In a multicentre, randomised, double-blind, placebo-controlled phase III clinical trial called Capstone-1, which involved 1,436 people aged 12 and older, those taking Xofluza had the flu virus eliminated from their bodies much faster than those on oseltamivir, one of the current flu medications.
One day after taking their medications, 90% of the patients on oseltamivir were still positive for the flu virus, whereas only half of the patients on Xofluza had detectable virus levels.
Virus production in the Xofluza group also ceased after 24 hours, while it continued for the oseltamivir and placebo groups for 72 and 96 hours respectively.
This could help limit the transmission of the virus and help stop its spread in the community.

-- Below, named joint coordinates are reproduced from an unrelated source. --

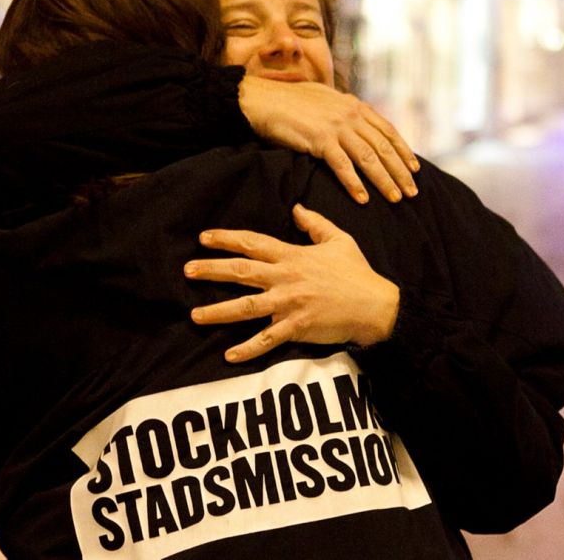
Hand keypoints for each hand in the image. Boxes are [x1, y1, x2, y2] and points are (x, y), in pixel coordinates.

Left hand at [186, 204, 399, 362]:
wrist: (376, 306)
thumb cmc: (357, 273)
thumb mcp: (339, 240)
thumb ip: (315, 223)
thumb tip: (296, 208)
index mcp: (293, 256)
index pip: (253, 244)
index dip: (227, 239)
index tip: (204, 238)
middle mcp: (286, 278)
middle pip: (242, 273)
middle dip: (212, 271)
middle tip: (187, 270)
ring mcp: (290, 304)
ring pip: (247, 308)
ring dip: (218, 311)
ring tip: (194, 315)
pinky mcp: (297, 328)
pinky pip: (267, 340)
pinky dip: (248, 349)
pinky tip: (228, 355)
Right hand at [238, 76, 418, 204]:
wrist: (263, 99)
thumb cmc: (289, 101)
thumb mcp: (325, 100)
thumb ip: (343, 111)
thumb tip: (354, 123)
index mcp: (354, 105)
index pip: (387, 130)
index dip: (403, 150)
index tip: (415, 168)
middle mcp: (350, 114)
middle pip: (383, 147)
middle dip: (400, 171)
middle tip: (412, 192)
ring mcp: (336, 126)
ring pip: (368, 158)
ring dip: (384, 180)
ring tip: (395, 198)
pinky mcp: (320, 139)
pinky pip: (342, 166)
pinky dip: (354, 183)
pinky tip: (362, 199)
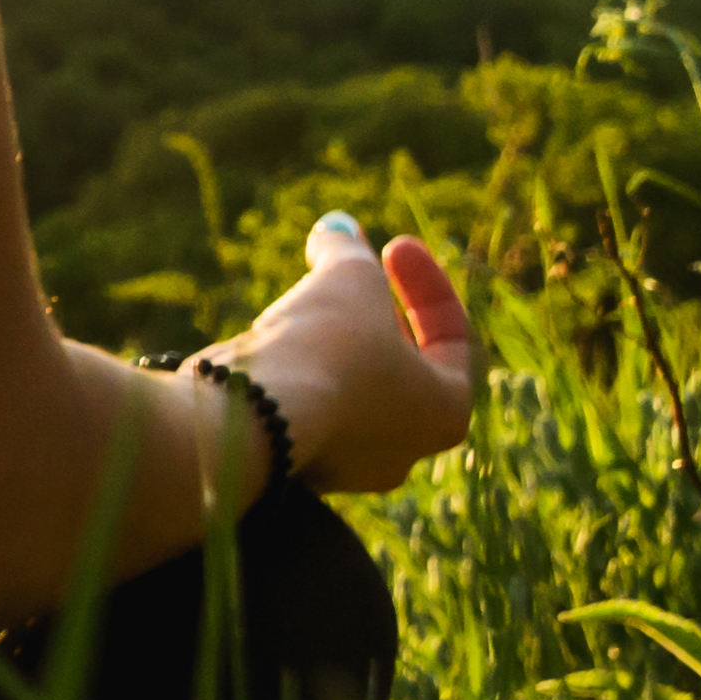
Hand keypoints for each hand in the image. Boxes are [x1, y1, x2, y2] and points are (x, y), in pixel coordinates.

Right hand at [215, 214, 480, 500]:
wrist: (249, 416)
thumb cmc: (325, 349)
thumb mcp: (347, 278)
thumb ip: (348, 250)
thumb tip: (335, 231)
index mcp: (446, 412)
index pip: (451, 339)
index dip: (425, 283)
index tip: (393, 244)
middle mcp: (402, 451)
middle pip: (397, 364)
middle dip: (371, 311)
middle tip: (343, 271)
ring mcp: (345, 467)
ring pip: (345, 387)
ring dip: (327, 340)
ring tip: (294, 305)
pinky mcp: (289, 468)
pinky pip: (301, 409)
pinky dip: (291, 372)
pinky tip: (264, 345)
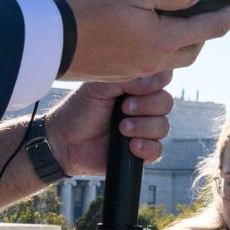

The Xofluza group also saw their symptoms alleviated about a day earlier (26.5 hours) than the placebo group, although there was no difference with the group on oseltamivir.
Another major benefit of Xofluza is that patients need only take the tablet once for their treatment.
Roche Malaysia Medical and Regulatory director Dr Charles Li commented: “As Xofluza ushers in a new chapter in flu treatment with its ‘One and Done’ treatment option with convenience of dosing, efficacy and resistance, Roche Malaysia has launched an awareness campaign Axe The Flu to educate the Malaysian public on the disease.
“Recognising the symptoms of flu early is key to effective treatment and prevention of the virus spreading.”
Xofluza was first approved in 2018 in Japan and the United States, and has since then gained approval in several other countries.
It is currently being further studied in a phase III development programme in babies under the age of one and severely ill, hospitalised people with the flu, as well as being assessed on its potential to reduce transmission of the flu from an infected person to healthy people.